本書は,4部19章から構成されている。各章とも「学習目標」→「具体的な学習」→「もう一度考えてみよう!(振り返り)」→「事例:学ぶ側・教える側」→「練習(本章で学んだことの確認)」→「フィードバック」という構成になっていて,具体的に学べるよう人っている。
1回目は章全体を通読する,2回目は線を引きながら読む,次にノートに書く(箇条書き,図表,自分の考えや疑問点など),3回目に自分の疑問を調べるために読む(本文を精読,インターネットや書物で調べる),そして練習問題に挑戦しフィードバックを読む。ということを勧めている。

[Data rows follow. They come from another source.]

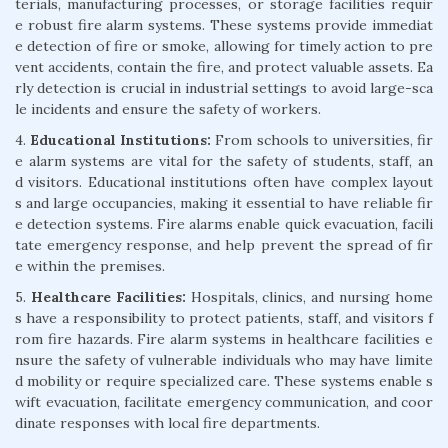
terials, manufacturing processes, or storage facilities requir
e robust fire alarm systems. These systems provide immediat
e detection of fire or smoke, allowing for timely action to pre
vent accidents, contain the fire, and protect valuable assets. Ea
rly detection is crucial in industrial settings to avoid large-sca
le incidents and ensure the safety of workers.
4.
Educational Institutions:
From schools to universities, fir
e alarm systems are vital for the safety of students, staff, an
d visitors. Educational institutions often have complex layout
s and large occupancies, making it essential to have reliable fir
e detection systems. Fire alarms enable quick evacuation, facili
tate emergency response, and help prevent the spread of fir
e within the premises.
5.
Healthcare Facilities:
Hospitals, clinics, and nursing home
s have a responsibility to protect patients, staff, and visitors f
rom fire hazards. Fire alarm systems in healthcare facilities e
nsure the safety of vulnerable individuals who may have limite
d mobility or require specialized care. These systems enable s
wift evacuation, facilitate emergency communication, and coor
dinate responses with local fire departments.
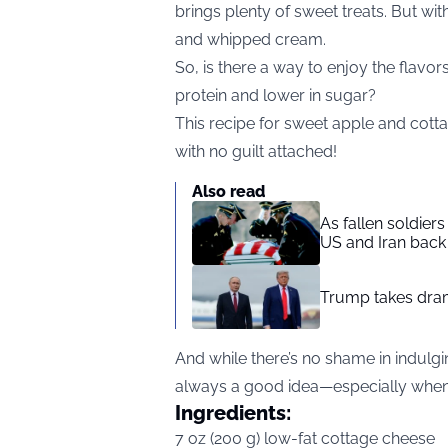
brings plenty of sweet treats. But wit
and whipped cream.
So, is there a way to enjoy the flavors
protein and lower in sugar?
This recipe for sweet apple and cott
with no guilt attached!
Also read
As fallen soldier
US and Iran back 
Trump takes drama
And while there’s no shame in indulging
always a good idea—especially when it
Ingredients:
7 oz (200 g) low-fat cottage cheese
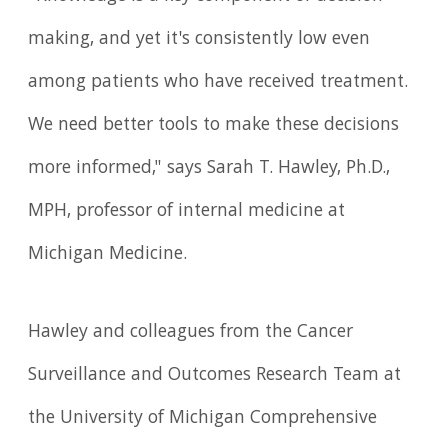
making, and yet it's consistently low even
among patients who have received treatment.
We need better tools to make these decisions
more informed," says Sarah T. Hawley, Ph.D.,
MPH, professor of internal medicine at
Michigan Medicine.
Hawley and colleagues from the Cancer
Surveillance and Outcomes Research Team at
the University of Michigan Comprehensive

第1部「自分の学びと向き合う(学習スタイルを把握する,学び方を振り返る,学びの深さを考えるなどの5章)」,第2部「学びの場をつくる(学び合う下地をつくる,意見を出し合い整理する,失敗に強くなるなどの5章)」,第3部「学び方を工夫する(学習意欲を高める,課題に合った学び方をする,実践に役立つ学び方にするなどの5章)」,第4部「これからの学び方を考える(これからの学び方を想像する,学習スタイルを拡張する,アクションプランをつくるなどの4章)」と,「体験的」に「学び方を学べる」ようになっている。